MATLAB: Backslash (\) operator became much slower when updating from 2015b to 2019a

Question

Hello,

we recently updated our pretty old Matlab version from 2015b to 2019a, also due to hope for increased code performance.

A big simulation code of mine, which solves a lot of nonlinear (and hence also linear) systems, is now much slower than in the old 2019b version. Using the profiler, I was able to quickly find the root cause of the issue: The backslash operator, at least in my case, became slower by a factor of approximately 2.

My code is simply:

dx = -jac\f;

In my case, the matrix (called jac) is a 1438×1438 sparse matrix, the spy plot looks as follows:

The vector f is a non-sparse 1438×1 vector.

Doing (repeated and averaged) timing tests with the following code:

timeit(@() -jac\f)

yields

0.0054 on Matlab 2015b, and

0.012 on Matlab 2019a.

What is going on here? Has the algorithm selection in mldivide/backslash operator changed in the recent years? How can I get back to the old performance?

Trying to reproduce the problem in a more general and simple setting, I composed the following code:

Adense = diag(ones(4e3,1));
Asparse = sparse(Adense);
b = rand(4e3,1);
Duration_dense = timeit(@() -Adense\b)
Duration_sparse = timeit(@() -Asparse\b)

On my machine, this yields for Matlab 2019b:

Duration_dense =
    0.0823
Duration_sparse =
   3.6871e-05

In Matlab 2015b, I get the following for the same code as above:

Duration_dense =
    0.0813
Duration_sparse =
   3.8327e-05

I think this proves that in both the old and new versions, sparse matrices are correctly recognized as such (anything else would have been shocking). The issue might then be related to the specific sparsity pattern of my matrix.

Does anyone have an idea what is going on here?

Thank you!

Answer 1

Thank you for these logs. The difference in behavior comes from the following message, saying that we repeat the factorization with different options:

sp\: However, UMFPACK may have failed to produce a correct factorization
     possibly due to aggressive pivot tolerances or because the problem
     is ill-conditioned.
sp\: These tolerances were:
	Pivot Tolerance:           0.1
	Diagonal Pivot Tolerance:  0.001
We will factor the matrix again but use standard partial pivoting.

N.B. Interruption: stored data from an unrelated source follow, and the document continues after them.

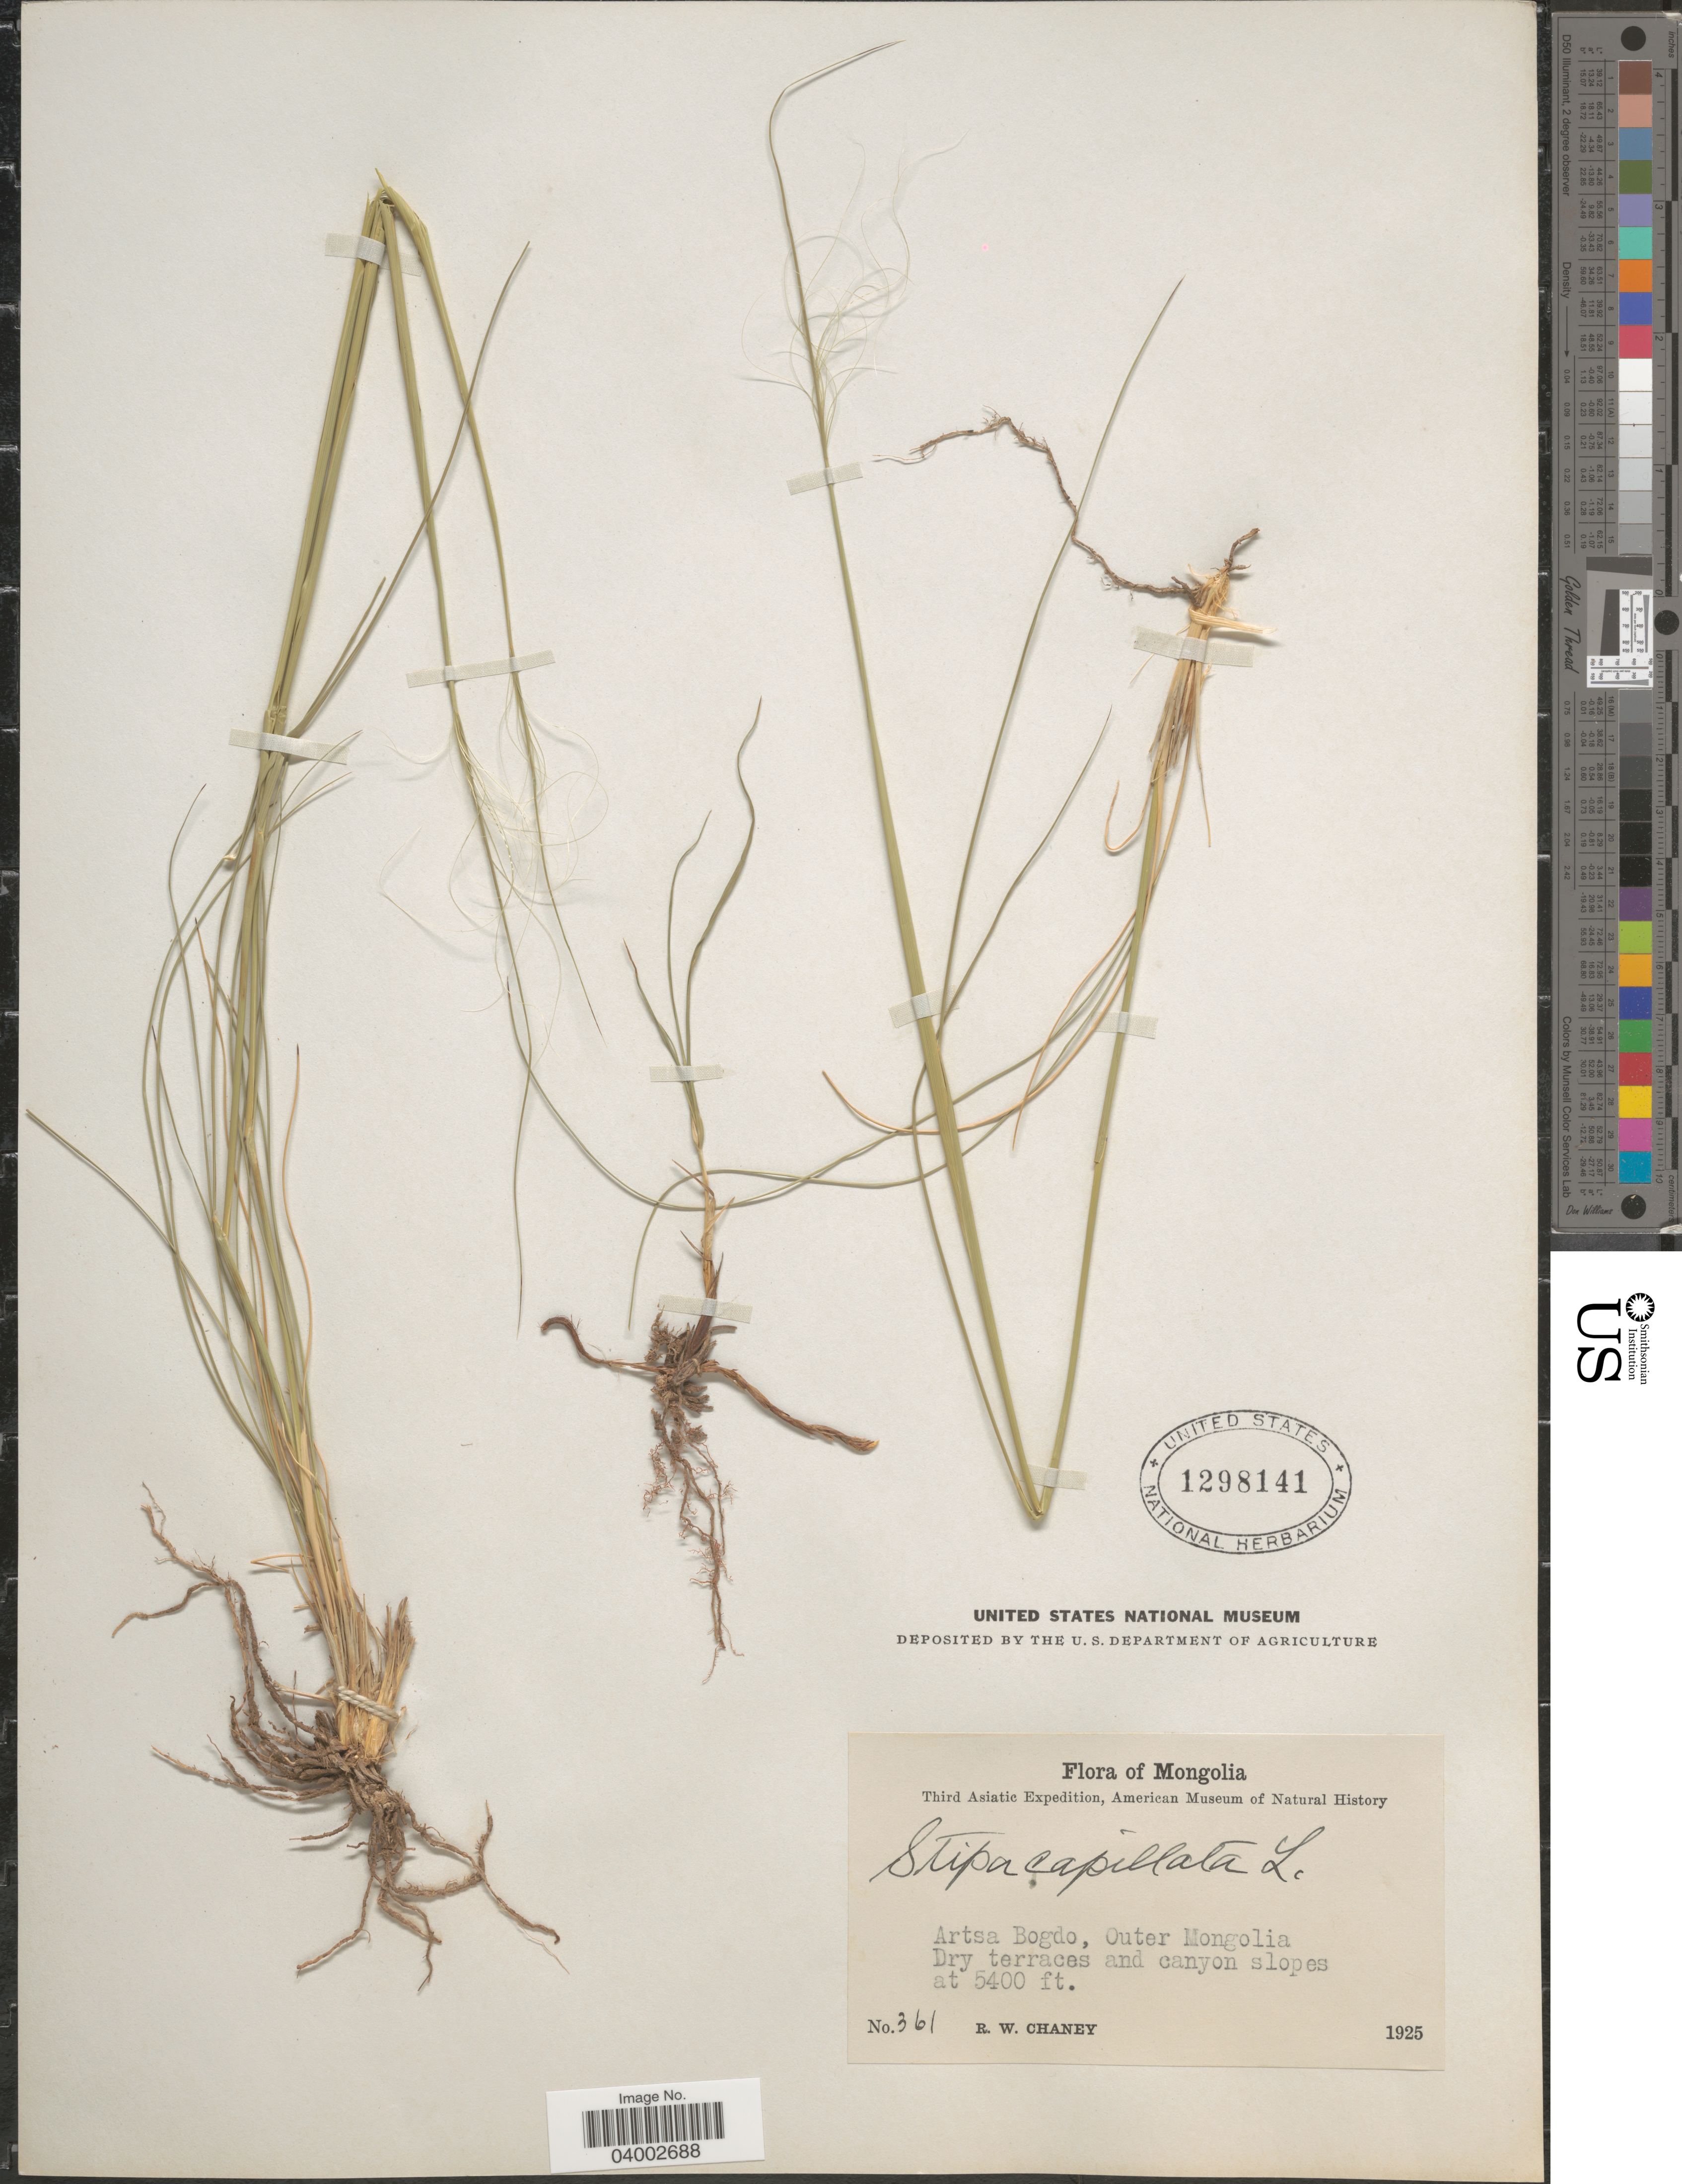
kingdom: Plantae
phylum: Tracheophyta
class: Liliopsida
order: Poales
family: Poaceae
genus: Stipa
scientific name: Stipa capillata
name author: L.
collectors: R. Chaney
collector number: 361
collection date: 1925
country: Mongolia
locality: Artsa Bogdo, Outer Mongolia.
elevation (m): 1646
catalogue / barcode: US 1298141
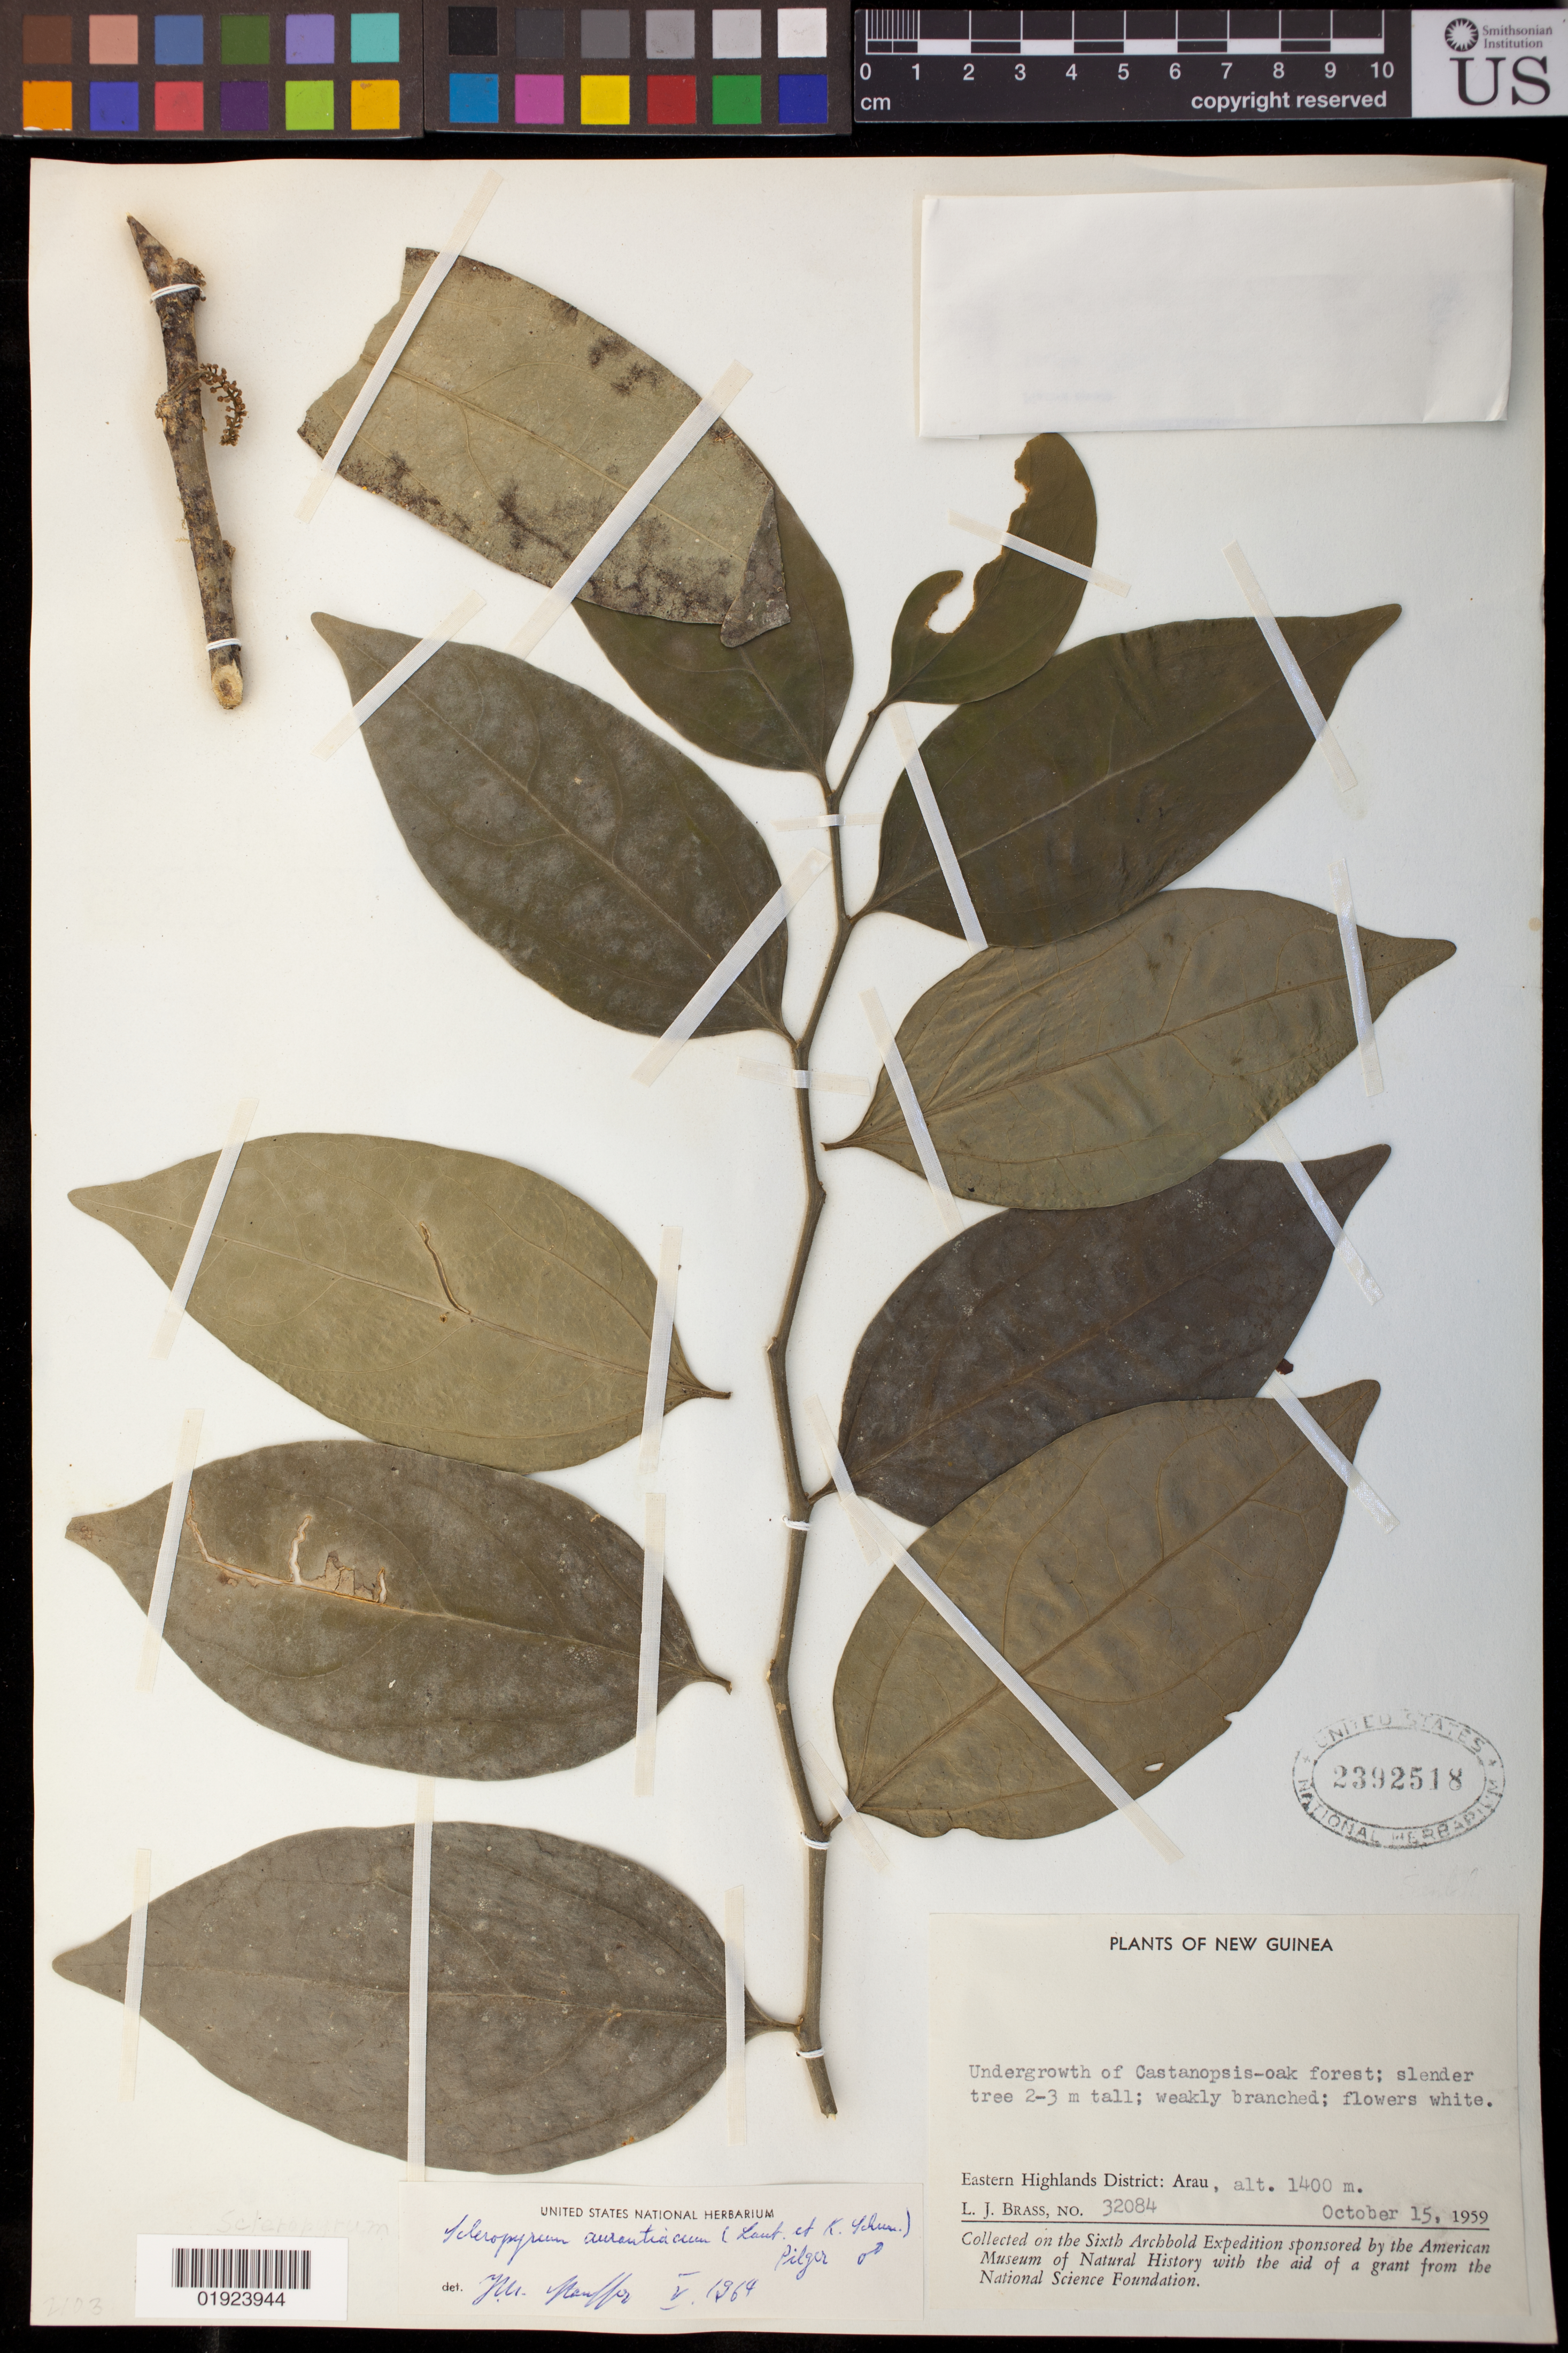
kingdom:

This is done because we heuristically determined that it's likely for the result of the first computation not to be accurate enough. This tolerance was tightened recently, which would be why it's now showing up for this matrix.

There are parameters in spparms that can affect the behavior of the sparse LU solve ('piv_tol' and 'sym_tol') which may be changed to avoid this behavior. You could use spparms to check if this works.

Note these options will also affect the accuracy of the result, so it's a good idea to check the residual while you are modifying the parameters, and to, if possible, only use modified spparms settings in the context where you need them. These are global variables that will affect the behavior of every call to backslash in a MATLAB session.